Use the propensity scores to match each data point from the treated group with exactly one data point from the control group, while ensuring that each data point from the control group is matched with at most one data point from the treated group. (Hint: you may explore the networkx package in Python for predefined matching functions.)

Your matching should maximize the similarity between matched subjects, as captured by their propensity scores. In other words, the sum (over all matched pairs) of absolute propensity-score differences between the two matched subjects should be minimized.

After matching, you have as many treated as you have control subjects. Compare the outcomes (re78) between the two groups (treated and control).

Also, compare again the feature-value distributions between the two groups, as you’ve done in part 2 above, but now only for the matched subjects. What do you observe? Are you closer to being able to draw valid conclusions now than you were before?

5. Balancing the groups further

Based on your comparison of feature-value distributions from part 4, are you fully satisfied with your matching? Would you say your dataset is sufficiently balanced? If not, in what ways could the “balanced” dataset you have obtained still not allow you to draw valid conclusions?
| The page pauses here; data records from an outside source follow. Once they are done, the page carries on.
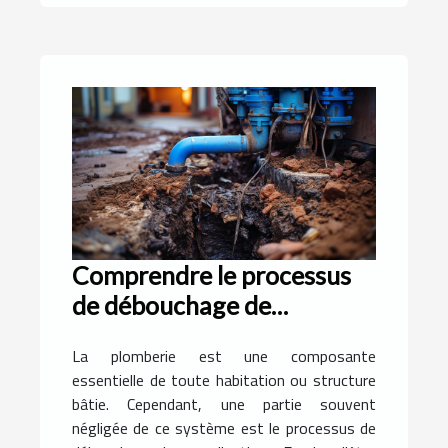
Comprendre le processus
de débouchage de
canalisation
La plomberie est une composante
essentielle de toute habitation ou structure
bâtie. Cependant, une partie souvent
négligée de ce système est le processus de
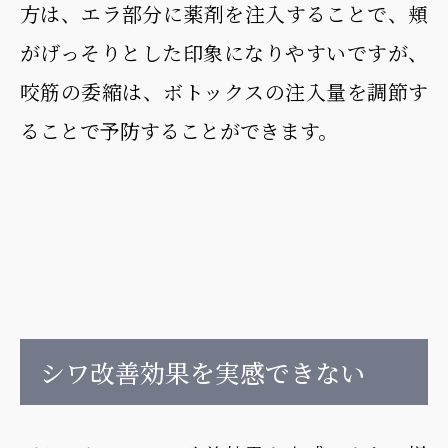
方は、エラ部分に薬剤を注入することで、頬
がげっそりとした印象になりやすいですが、
咬筋の委縮は、ボトックスの注入量を調節す
ることで予防することができます。
シワ改善効果を実感できない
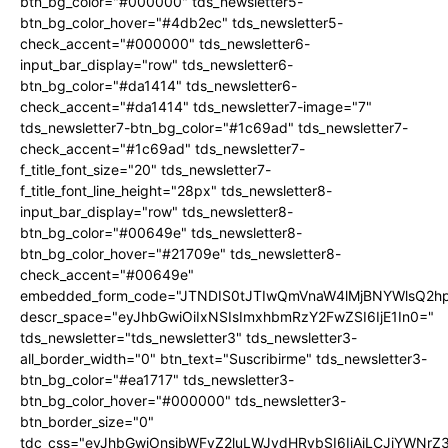
btn_bg_color="#000000" tds_newsletter5-
btn_bg_color_hover="#4db2ec" tds_newsletter5-
check_accent="#000000" tds_newsletter6-
input_bar_display="row" tds_newsletter6-
btn_bg_color="#da1414" tds_newsletter6-
check_accent="#da1414" tds_newsletter7-image="7"
tds_newsletter7-btn_bg_color="#1c69ad" tds_newsletter7-
check_accent="#1c69ad" tds_newsletter7-
f_title_font_size="20" tds_newsletter7-
f_title_font_line_height="28px" tds_newsletter8-
input_bar_display="row" tds_newsletter8-
btn_bg_color="#00649e" tds_newsletter8-
btn_bg_color_hover="#21709e" tds_newsletter8-
check_accent="#00649e"
embedded_form_code="JTNDIS0tJTIwQmVnaW4lMjBNYWlsQ2
descr_space="eyJhbGwiOiIxNSIsImxhbmRzY2FwZSI6IjE1In0="
tds_newsletter="tds_newsletter3" tds_newsletter3-
all_border_width="0" btn_text="Suscribirme" tds_newsletter3-
btn_bg_color="#ea1717" tds_newsletter3-
btn_bg_color_hover="#000000" tds_newsletter3-
btn_border_size="0"
tdc_css="eyJhbGwiOnsibWFyZ2luLWJvdHRvbSI6IjAiLCJiYWNrZ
Improve your matching by explicitly making sure that you match only subjects that have the same value for the problematic feature. Argue with numbers and plots that the two groups (treated and control) are now better balanced than after part 4.

6. A less naive analysis

Compare the outcomes (re78) between treated and control subjects, as you’ve done in part 1, but now only for the matched dataset you’ve obtained from part 5. What do you conclude about the effectiveness of the job training program?


Question 2: Applied ML

We are going to build a classifier of news to directly assign them to 20 news categories. Note that the pipeline that you will build in this exercise could be of great help during your project if you plan to work with text!

  1. Load the 20newsgroup dataset. It is, again, a classic dataset that can directly be loaded using sklearn (link).
    TF-IDF, short for term frequency–inverse document frequency, is of great help when if comes to compute textual features. Indeed, it gives more importance to terms that are more specific to the considered articles (TF) but reduces the importance of terms that are very frequent in the entire corpus (IDF). Compute TF-IDF features for every article using TfidfVectorizer. Then, split your dataset into a training, a testing and a validation set (10% for validation and 10% for testing). Each observation should be paired with its corresponding label (the article category).

  2. Train a random forest on your training set. Try to fine-tune the parameters of your predictor on your validation set using a simple grid search on the number of estimator “n_estimators” and the max depth of the trees “max_depth”. Then, display a confusion matrix of your classification pipeline. Lastly, once you assessed your model, inspect the feature_importances_ attribute of your random forest and discuss the obtained results.